Бербелек выдохнул синий дым, хрипло закашлялся.
— Значит, такова цена? На южном фланге у него — Сколиодои, но он будет торговаться за собственный шанс уцелеть?
— Отчего бы и нет? Эгипет занимает ключевую позицию: между Сколиодои и Семипалым с Чернокнижником, на стыке их аур. А взгляни, что выторговал у Ведьмы ты!
Смеялись уже оба.
Аурелия не понимала этого смеха, оттого на всякий случай молчала. Индусский племянник эстле Игнации, должно быть, не понимал ни слова и молчал из принципа.
— Мелочь, воистину мелочь! — тем временем смеялся стратегос. — Запиши, Аурелия. Так какова цена, эстле?
— Смерть Чернокнижника, — быстро глянула на него эгиптянка. — И падение Вавилона.

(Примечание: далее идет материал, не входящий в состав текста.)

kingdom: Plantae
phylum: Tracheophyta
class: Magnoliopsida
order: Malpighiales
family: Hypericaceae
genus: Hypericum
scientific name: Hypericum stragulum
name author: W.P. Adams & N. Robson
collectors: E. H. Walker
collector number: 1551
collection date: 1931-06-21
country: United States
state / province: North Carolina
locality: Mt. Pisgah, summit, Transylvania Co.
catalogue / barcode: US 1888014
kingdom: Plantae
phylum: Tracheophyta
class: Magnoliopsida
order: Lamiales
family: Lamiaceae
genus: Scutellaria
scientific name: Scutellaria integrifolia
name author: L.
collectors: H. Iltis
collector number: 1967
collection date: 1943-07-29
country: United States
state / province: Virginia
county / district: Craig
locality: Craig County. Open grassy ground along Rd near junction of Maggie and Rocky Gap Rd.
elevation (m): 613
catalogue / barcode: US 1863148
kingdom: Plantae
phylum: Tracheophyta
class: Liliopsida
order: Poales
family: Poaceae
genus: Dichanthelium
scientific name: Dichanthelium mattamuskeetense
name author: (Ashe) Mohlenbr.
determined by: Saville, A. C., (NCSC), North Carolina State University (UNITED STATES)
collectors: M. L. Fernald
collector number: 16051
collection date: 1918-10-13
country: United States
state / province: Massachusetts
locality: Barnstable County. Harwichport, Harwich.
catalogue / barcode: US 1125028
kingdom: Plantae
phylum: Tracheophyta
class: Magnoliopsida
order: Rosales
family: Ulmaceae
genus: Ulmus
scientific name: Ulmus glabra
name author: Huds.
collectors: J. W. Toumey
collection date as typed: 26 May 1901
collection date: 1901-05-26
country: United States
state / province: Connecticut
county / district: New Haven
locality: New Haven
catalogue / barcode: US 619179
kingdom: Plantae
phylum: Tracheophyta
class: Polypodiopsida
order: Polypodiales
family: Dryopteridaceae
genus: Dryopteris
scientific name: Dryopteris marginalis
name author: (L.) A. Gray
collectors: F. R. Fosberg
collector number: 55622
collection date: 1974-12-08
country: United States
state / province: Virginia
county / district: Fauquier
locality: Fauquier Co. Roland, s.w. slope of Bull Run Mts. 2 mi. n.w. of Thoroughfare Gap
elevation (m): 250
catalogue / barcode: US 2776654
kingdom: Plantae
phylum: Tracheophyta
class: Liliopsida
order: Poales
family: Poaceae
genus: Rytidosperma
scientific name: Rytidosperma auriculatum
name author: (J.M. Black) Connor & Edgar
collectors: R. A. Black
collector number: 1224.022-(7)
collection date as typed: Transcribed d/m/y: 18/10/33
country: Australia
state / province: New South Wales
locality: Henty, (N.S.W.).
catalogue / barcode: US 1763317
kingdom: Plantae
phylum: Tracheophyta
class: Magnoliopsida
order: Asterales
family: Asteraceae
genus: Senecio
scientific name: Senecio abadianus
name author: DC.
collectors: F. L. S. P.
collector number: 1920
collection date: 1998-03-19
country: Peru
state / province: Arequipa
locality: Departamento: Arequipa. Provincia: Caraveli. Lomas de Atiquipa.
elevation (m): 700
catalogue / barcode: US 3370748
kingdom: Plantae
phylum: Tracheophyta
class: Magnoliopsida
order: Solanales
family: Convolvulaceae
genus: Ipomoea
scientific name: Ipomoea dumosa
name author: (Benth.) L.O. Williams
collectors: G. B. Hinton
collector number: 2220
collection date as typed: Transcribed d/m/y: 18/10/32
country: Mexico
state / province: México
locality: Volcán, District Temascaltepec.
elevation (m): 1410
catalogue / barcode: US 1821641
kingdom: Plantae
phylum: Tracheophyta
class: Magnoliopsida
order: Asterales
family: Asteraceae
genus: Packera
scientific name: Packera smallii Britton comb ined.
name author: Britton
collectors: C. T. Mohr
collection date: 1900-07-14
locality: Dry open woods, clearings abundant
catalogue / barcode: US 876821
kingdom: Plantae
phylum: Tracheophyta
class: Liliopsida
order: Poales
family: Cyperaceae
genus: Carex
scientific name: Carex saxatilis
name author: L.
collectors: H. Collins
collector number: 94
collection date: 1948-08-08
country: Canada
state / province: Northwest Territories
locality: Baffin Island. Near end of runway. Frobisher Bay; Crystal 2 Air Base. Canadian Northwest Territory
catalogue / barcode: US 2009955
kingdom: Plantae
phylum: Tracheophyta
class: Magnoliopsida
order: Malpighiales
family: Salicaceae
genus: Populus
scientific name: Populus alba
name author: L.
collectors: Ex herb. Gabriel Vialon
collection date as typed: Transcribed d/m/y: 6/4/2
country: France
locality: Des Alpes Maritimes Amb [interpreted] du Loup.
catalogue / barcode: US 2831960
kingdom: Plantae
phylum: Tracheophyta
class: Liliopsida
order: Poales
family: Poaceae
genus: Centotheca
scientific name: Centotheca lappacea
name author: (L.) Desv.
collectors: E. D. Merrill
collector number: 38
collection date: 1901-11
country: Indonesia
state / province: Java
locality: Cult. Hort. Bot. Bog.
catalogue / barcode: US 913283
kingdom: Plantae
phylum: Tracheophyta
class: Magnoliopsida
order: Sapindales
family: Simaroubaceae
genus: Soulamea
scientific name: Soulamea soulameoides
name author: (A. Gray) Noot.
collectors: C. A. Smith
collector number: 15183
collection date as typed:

— И всего-то? Ты записала?
Аурелия постучала пальцем по виску.
— Следующая неделя у нас свободна, эстлос. Еще в Dies Mercurii ты обрушишь Великую Стену в Чжунго — и можно приступать.
— Ну тогда договорились, — обрадовалась Ашаканидийка, поднимаясь из-за стола. — Как мило вести переговоры с сюзереном, которому не приходится испрашивать согласия ни одного из хозяев!
Бербелек поцеловал запястье эгиптянки, провел ее до дверей. Хоррорные отдали честь. Эстле взмахнула веером. Индусский племянник учтиво поклонился.
Возвратившись в салон, Бербелек выбросил окурок в иллюминатор и сплюнул ему вслед.
— Или она на старости поглупела, или здесь некая интрига, которую я пока не могу разглядеть.